課題:
下の抜粋に載っている俳句を、読みがなの行は除いて、すべて書き出してください。

しかし「安全のために必要なもの」と運転手
サポートという名の「大きなお世話」とが混
然としている。
11/6sat
ゴミ寄せに 鴉が消えて 秋の暮
(ごみよせに からすがきえて あきのくれ)
秋深しジュリーのサンフランシスコ
(あきふかしじゅりーのさんふらんしすこ)
※暦には明日7日は立冬。いくら寒いとは言え
今日明日が冬であるとは肌に合わない。年々
のことだ。新旧暦のずれにあるのだから仕方
がない。しかし自分の句作とかには実感を優
先していきたい。まだ当分は秋の暮だ。
ジュリー・ロンドンの低い声が最も似合う季
節。
11/5fri
日に一つ もいで柿食う 余生良し
(ひにひとつ もいでかきくう よせいよし)
※胃のバリウム検査に行ってきた。1時間ごと
の予約制に改まって待ち時間が短くなった。
この街での検査も25回以上を数える。
11/4thu
文化の日 佳きことありて 嗽二度
(ぶんかのひ よきことありて うがいにど)

[コレクションから取り出したエントリー]
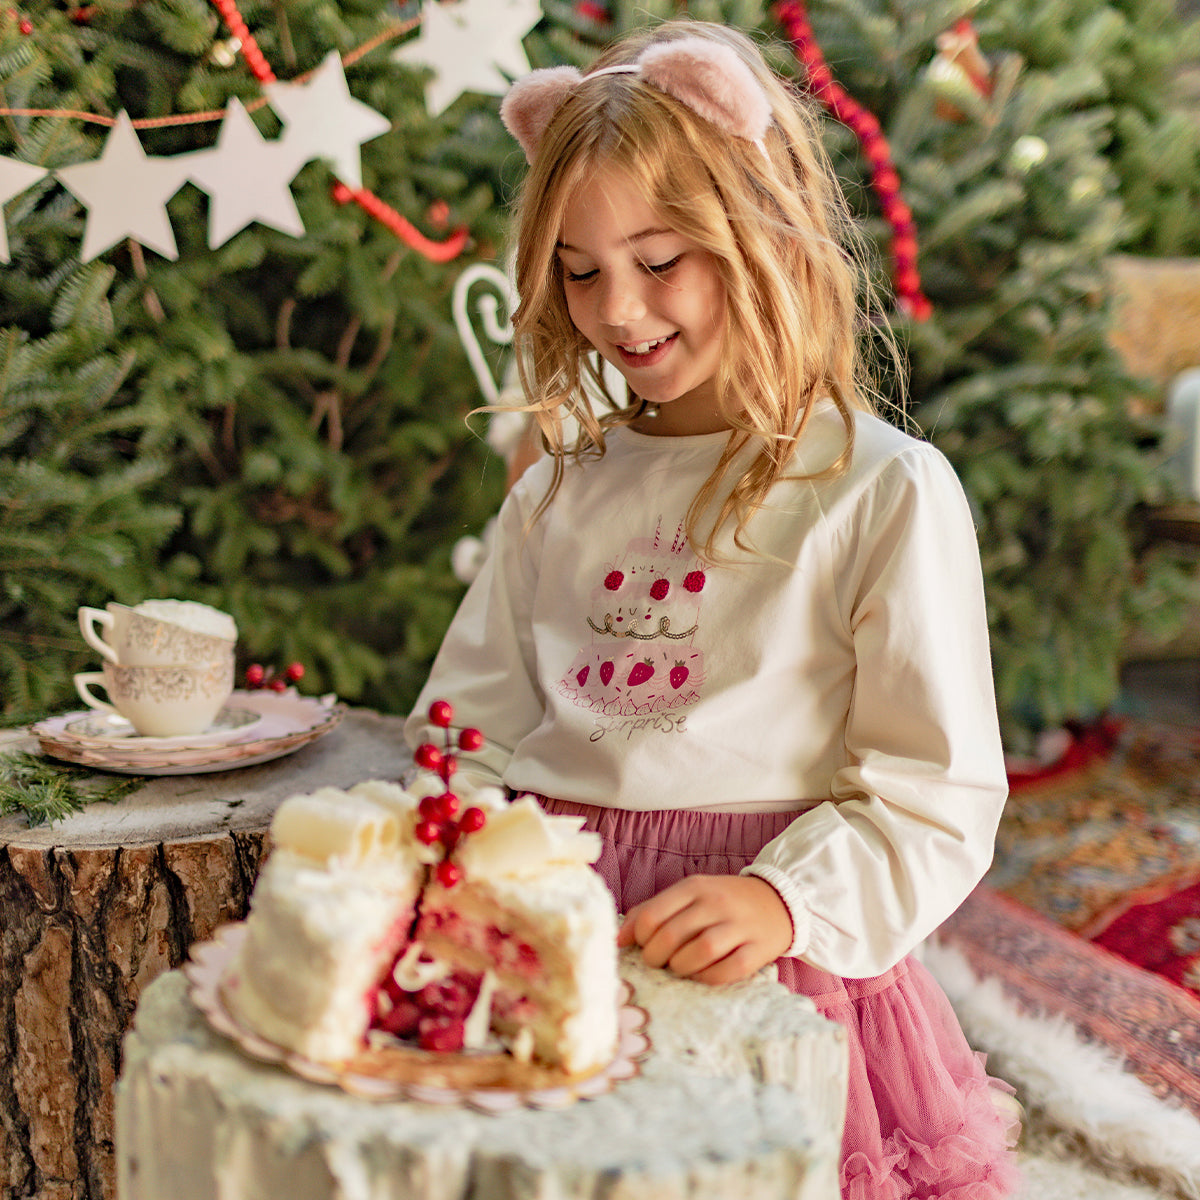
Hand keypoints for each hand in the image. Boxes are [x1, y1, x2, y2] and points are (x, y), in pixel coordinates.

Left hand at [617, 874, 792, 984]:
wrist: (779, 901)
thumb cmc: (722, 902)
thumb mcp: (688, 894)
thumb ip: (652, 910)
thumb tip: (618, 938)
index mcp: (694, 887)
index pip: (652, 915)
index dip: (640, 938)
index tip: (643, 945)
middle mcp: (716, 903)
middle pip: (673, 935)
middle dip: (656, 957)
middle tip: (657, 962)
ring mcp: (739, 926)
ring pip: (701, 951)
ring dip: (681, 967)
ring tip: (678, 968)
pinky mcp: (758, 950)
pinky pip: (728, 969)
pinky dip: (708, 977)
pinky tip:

解答:
ゴミ寄せに 鴉が消えて 秋の暮
秋深しジュリーのサンフランシスコ
日に一つ もいで柿食う 余生良し
文化の日 佳きことありて 嗽二度